Keeping configs in Kafka compact topic

  • Eli Shvartsman, Forto

Configuring business logic of Kafka based applications could be tricky.

I've seen two solutions based on the elegant idea of putting configs into a compact topic. However, the devil is in the details, and I'd like to share some nuances, that we learned during operationalization of this approach.

Messaging for build observability

  • Jack Grahl, Deutsche Bank

I will talk about how we can make observability of the pipeline a reality, and how central message brokers fit into that design.

Monitoring User Session Statistics with Apache Kafka and ksqlDB

  • Cemalettin Kaya, Trendyol
  • Anıl Doğan, Trendyol

This session intends to explain as Trendyol Tech, how we track user session information using Apache Kafka, ksqlDB and Debezium.

Monitoring Your Business Metrics With Kafka + Grafana

  • Eduardo Boccato, ABInBev (BEES)

In this Lightning Talk, we will discuss how Kafka can help you to gather data from different places and persist them to a database to be monitored in a Grafana dashboard.

Reliable Event Delivery in Apache Kafka Based on Retry Policy and Dead Letter Topics

  • Jacek Grobelny, Consdata

In this short presentation, I will talk about a pattern based on three topics: operational, retry, and DLQ, and how it can be handled programmatically.

Streampunk - The Difference Engine for Unlocking the Kafka Black Box

  • Ralph M. Debusmann, Forecasty.ai

This lightning talk starts with a demo of how you can conveniently fulfill basic tasks such as listing and consuming topics using Streampunk in the Python interpreter.
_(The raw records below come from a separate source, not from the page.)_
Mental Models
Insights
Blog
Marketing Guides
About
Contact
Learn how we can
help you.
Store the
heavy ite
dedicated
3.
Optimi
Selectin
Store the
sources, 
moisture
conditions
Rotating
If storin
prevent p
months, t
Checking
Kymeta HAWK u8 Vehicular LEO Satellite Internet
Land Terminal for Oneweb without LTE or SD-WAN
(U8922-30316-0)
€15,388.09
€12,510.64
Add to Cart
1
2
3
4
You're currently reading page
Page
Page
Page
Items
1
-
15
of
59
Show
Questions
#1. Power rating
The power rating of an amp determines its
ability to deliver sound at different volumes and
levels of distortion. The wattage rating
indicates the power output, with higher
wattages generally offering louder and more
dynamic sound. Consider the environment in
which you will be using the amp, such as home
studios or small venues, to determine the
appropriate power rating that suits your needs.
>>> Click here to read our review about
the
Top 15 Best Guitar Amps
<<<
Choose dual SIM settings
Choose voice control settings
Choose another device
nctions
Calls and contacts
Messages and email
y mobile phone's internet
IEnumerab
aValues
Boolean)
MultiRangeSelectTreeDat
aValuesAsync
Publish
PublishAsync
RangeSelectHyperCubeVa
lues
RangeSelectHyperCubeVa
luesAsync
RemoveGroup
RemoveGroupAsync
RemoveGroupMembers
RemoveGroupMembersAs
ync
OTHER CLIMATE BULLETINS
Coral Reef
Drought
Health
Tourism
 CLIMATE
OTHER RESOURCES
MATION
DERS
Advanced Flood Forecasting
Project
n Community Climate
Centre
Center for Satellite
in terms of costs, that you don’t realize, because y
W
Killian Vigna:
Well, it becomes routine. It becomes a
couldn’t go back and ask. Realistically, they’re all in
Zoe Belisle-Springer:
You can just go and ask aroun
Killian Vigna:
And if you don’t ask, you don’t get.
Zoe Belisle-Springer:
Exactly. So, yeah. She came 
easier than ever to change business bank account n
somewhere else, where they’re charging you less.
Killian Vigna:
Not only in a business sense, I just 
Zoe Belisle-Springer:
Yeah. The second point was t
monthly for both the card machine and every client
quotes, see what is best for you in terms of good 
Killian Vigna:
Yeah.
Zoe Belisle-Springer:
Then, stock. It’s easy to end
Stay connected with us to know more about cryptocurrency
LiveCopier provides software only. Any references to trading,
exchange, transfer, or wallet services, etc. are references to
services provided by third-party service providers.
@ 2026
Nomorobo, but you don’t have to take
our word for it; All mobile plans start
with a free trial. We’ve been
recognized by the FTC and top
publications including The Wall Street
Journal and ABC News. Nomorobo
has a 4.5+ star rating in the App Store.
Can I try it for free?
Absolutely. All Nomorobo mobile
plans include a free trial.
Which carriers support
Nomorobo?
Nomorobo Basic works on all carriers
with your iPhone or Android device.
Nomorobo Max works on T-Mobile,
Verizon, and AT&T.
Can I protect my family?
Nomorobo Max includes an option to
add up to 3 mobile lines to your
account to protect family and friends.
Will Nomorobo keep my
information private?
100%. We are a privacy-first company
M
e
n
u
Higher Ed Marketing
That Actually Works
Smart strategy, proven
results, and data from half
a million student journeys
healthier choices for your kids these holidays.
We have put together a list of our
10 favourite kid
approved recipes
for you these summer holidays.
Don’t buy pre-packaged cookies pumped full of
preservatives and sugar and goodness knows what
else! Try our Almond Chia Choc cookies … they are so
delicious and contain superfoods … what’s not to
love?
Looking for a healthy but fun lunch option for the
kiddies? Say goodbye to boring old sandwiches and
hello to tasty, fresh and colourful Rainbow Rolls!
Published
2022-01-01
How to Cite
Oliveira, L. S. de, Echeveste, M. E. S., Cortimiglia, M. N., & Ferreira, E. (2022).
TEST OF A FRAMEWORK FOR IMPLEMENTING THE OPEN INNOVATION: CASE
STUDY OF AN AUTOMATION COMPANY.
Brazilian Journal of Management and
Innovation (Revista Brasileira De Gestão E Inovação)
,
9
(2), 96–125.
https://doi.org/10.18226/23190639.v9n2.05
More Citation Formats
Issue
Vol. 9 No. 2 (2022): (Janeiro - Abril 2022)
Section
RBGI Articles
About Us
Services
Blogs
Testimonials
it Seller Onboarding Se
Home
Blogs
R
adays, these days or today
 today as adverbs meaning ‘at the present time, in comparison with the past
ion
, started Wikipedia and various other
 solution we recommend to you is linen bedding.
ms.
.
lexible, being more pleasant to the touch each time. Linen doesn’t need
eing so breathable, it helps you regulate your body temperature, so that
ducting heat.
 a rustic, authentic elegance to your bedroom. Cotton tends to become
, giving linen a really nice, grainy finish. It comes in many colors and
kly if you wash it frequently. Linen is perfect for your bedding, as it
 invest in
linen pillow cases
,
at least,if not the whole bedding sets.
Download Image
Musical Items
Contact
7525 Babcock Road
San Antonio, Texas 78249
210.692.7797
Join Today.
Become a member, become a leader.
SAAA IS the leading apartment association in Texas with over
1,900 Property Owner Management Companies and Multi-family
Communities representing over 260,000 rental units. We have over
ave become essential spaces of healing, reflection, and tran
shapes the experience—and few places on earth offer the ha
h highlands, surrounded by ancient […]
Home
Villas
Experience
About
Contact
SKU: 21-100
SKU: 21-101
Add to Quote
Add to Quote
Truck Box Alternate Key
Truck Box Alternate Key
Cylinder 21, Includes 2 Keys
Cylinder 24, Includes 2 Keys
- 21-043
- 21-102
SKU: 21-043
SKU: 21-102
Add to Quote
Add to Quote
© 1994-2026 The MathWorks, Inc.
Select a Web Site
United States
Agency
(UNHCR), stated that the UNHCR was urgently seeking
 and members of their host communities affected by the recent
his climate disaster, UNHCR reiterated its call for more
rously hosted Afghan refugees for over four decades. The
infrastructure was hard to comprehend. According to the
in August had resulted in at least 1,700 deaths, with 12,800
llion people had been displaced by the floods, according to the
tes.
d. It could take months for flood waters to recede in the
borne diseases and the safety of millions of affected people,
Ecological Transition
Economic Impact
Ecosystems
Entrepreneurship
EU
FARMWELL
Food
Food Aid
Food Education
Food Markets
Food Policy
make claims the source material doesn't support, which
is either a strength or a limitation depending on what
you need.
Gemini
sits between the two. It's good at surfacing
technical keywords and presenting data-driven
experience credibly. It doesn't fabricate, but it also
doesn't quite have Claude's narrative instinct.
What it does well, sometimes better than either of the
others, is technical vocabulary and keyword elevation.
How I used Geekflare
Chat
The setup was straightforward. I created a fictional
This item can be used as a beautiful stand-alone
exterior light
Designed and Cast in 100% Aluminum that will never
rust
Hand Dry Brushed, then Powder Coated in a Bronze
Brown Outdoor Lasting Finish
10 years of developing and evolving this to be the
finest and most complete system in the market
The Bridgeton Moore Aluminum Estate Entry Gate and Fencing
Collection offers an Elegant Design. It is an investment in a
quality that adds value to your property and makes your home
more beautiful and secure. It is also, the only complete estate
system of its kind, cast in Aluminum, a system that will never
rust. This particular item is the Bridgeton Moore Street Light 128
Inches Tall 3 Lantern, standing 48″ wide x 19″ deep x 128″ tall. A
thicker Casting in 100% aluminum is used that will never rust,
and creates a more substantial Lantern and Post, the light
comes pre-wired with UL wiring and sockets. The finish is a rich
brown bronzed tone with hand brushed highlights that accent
After that, I'll lead you through real-life examples of increasingly difficult challenges.

Tips for Apache Flink on Kafka

  • Olena Babenko, Aiven

In 10 minutes you’ll learn all the basics of Flink over Kafka: starting by defining the types of connectors, we’ll explore how to work with various data formats, using pre-defined schemas when appropriate, and storing the pipeline output as standard or compacted topic when needed.